The first distribution of 180 debit cards ($45,000) was made in late May. Registering required residents to answer 14 questions – where they live, number of adults and children in each home, whether they’ve completed the census and registered to vote, employment status, whether they have a laptop or table in the home, whether they have WiFi in the home, and how they plan to spend their Riverside Relief funds.

“We learned what our community needs through the registration,” Herring said, which led to the distribution of 400 Chromebooks through NERDiT NOW, whose founder, former Riverside resident Markevis Gordon, appeared on ABC’s Shark Tank in 2019.

“I spoke to a mother the other day who has eight kids with only one device in the house,” Herring said. “How do you do virtual learning? How do you divvy up that one device? At school, they’d have access to all that.”

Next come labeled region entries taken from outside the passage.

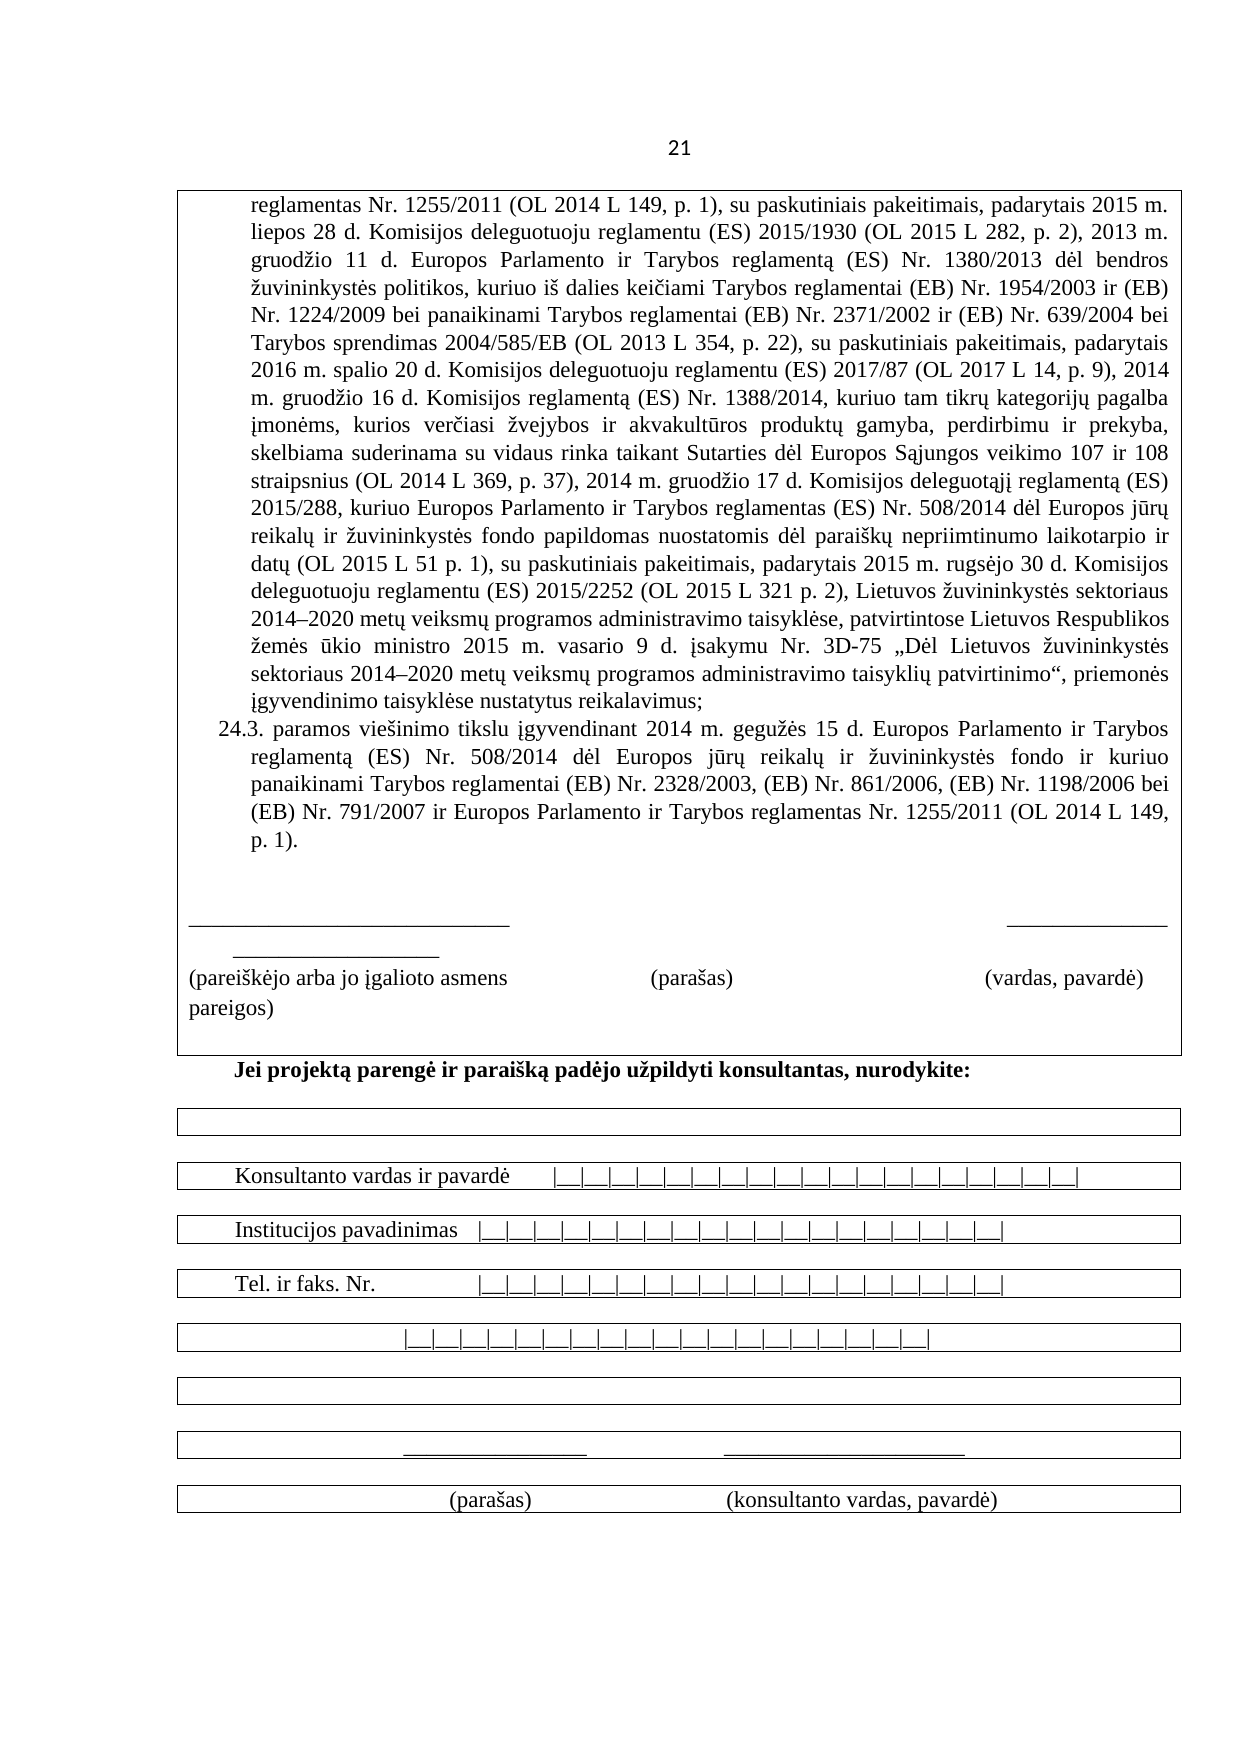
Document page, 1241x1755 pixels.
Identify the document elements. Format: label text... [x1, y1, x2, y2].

text Konsultanto vardas ir pavardė |__|__|__|__|__|__|__|__|__|__|__|__|__|__|__|__|__|__|__| [178, 1163, 1180, 1189]
table_cell [178, 1025, 1181, 1055]
text ________________ _____________________ [178, 1432, 1180, 1458]
text Tel. ir faks. Nr. |__|__|__|__|__|__|__|__|__|__|__|__|__|__|__|__|__|__|__| [178, 1270, 1180, 1297]
table_header reglamentas Nr. 1255/2011 (OL 2014 L 149, p. 1), su paskutiniais pakeitimais, padarytais 2015 m. liepos 28 d. Komisijos deleguotuoju reglamentu (ES) 2015/1930 (OL 2015 L 282, p. 2), 2013 m. gruodžio 11 d. Europos Parlamento ir Tarybos reglamentą (ES) Nr. 1380/2013 dėl bendros žuvininkystės politikos, kuriuo iš dalies keičiami Tarybos reglamentai (EB) Nr. 1954/2003 ir (EB) Nr. 1224/2009 bei panaikinami Tarybos reglamentai (EB) Nr. 2371/2002 ir (EB) Nr. 639/2004 bei Tarybos sprendimas 2004/585/EB (OL 2013 L 354, p. 22), su paskutiniais pakeitimais, padarytais 2016 m. spalio 20 d. Komisijos deleguotuoju reglamentu (ES) 2017/87 (OL 2017 L 14, p. 9), 2014 m. gruodžio 16 d. Komisijos reglamentą (ES) Nr. 1388/2014, kuriuo tam tikrų kategorijų pagalba įmonėms, kurios verčiasi žvejybos ir akvakultūros produktų gamyba, perdirbimu ir prekyba, skelbiama suderinama su vidaus rinka taikant Sutarties dėl Europos Sąjungos veikimo 107 ir 108 straipsnius (OL 2014 L 369, p. 37), 2014 m. gruodžio 17 d. Komisijos deleguotąjį reglamentą (ES) 2015/288, kuriuo Europos Parlamento ir Tarybos reglamentas (ES) Nr. 508/2014 dėl Europos jūrų reikalų ir žuvininkystės fondo papildomas nuostatomis dėl paraiškų nepriimtinumo laikotarpio ir datų (OL 2015 L 51 p. 1), su paskutiniais pakeitimais, padarytais 2015 m. rugsėjo 30 d. Komisijos deleguotuoju reglamentu (ES) 2015/2252 (OL 2015 L 321 p. 2), Lietuvos žuvininkystės sektoriaus 2014–2020 metų veiksmų programos administravimo taisyklėse, patvirtintose Lietuvos Respublikos žemės ūkio ministro 2015 m. vasario 9 d. įsakymu Nr. 3D-75 „Dėl Lietuvos žuvininkystės sektoriaus 2014–2020 metų veiksmų programos administravimo taisyklių patvirtinimo“, priemonės įgyvendinimo taisyklėse nustatytus reikalavimus; 24.3. paramos viešinimo tikslu įgyvendinant 2014 m. gegužės 15 d. Europos Parlamento ir Tarybos reglamentą (ES) Nr. 508/2014 dėl Europos jūrų reikalų ir žuvininkystės fondo ir kuriuo panaikinami Tarybos reglamentai (EB) Nr. 2328/2003, (EB) Nr. 861/2006, (EB) Nr. 1198/2006 bei (EB) Nr. 791/2007 ir Europos Parlamento ir Tarybos reglamentas Nr. 1255/2011 (OL 2014 L 149, p. 1). ____________________________ ______________ __________________ (pareiškėjo arba jo įgalioto asmens (parašas) (vardas, pavardė) pareigos) [178, 191, 1181, 1025]
text (parašas) (konsultanto vardas, pavardė) [178, 1486, 1180, 1512]
text Institucijos pavadinimas |__|__|__|__|__|__|__|__|__|__|__|__|__|__|__|__|__|__|__| [178, 1216, 1180, 1243]
text Jei projektą parengė ir paraišką padėjo užpildyti konsultantas, nurodykite: [177, 1056, 1181, 1082]
text |__|__|__|__|__|__|__|__|__|__|__|__|__|__|__|__|__|__|__| [178, 1324, 1180, 1351]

At the same time, Herring’s team was reaching out to ChristianaCare to talk about screening and testing, since many residents don’t have cars or family doctors.

“We’ve since provided 142 COVID-19 screenings for symptoms and 107 tests, with 23 positive responses,” meaning that about 75% of residents are showing signs of the virus, Herring said. “Of the 107 folks tested, 23 are positive (21.5% positive rate). The pandemic is real.”

Herring said there has been a “lot of anxiety” around testing in his primarily African-American community, but that the distribution of the $250 debit cards brought more people through the doors who can learn about testing. The Riverside public-housing community has about 300 homes and 1,100 residents – with 84% of them single-parent homes (with 91% of those led by women), and there’s been a jump in registrations since the first distribution.

The single-parent home demographic is a key indicator for both susceptibility to the coronavirus and other health factors and to many of the inequities that have driven the recent social unrest, Herring said.  But while getting screened and tested was not a requirement of receiving funds from the Riverside Relief Fund, all 24 people who received the cards one day in late May agreed to get tested.

Logan Herring and son LJ speaking with Joe Biden and Rep. Blunt-Rochester on Market St. Wilmington | Photo c/o Logan Herring

As for what happened in Wilmington on May 31, Herring said that “as things got worse, we had teenagers in the Warehouse who were telling other teens and young people under 25 to stay away from downtown. The people we have a relationship with were staying at home after participating peacefully in the first part of the day when things were calmer. Others in the community didn’t. But many of our young people were out there on Sunday – with neighborhood residents, the police, and many others — helping clean up.”

Herring says he’s “hopeful” about the next steps.

“We were already in the middle of a pandemic when COVID-19 arrived.  We’re getting better support, but the needs are so much higher. I have faith. We have attention, support, and allies who are saying enough is enough. Now that we have that support, it’s on me to determine how we can take advantage in a good way, to increase our footprint, increase our capacity. We were already a relief organization. We don’t need to change course. We’re just trying to fill a gap.”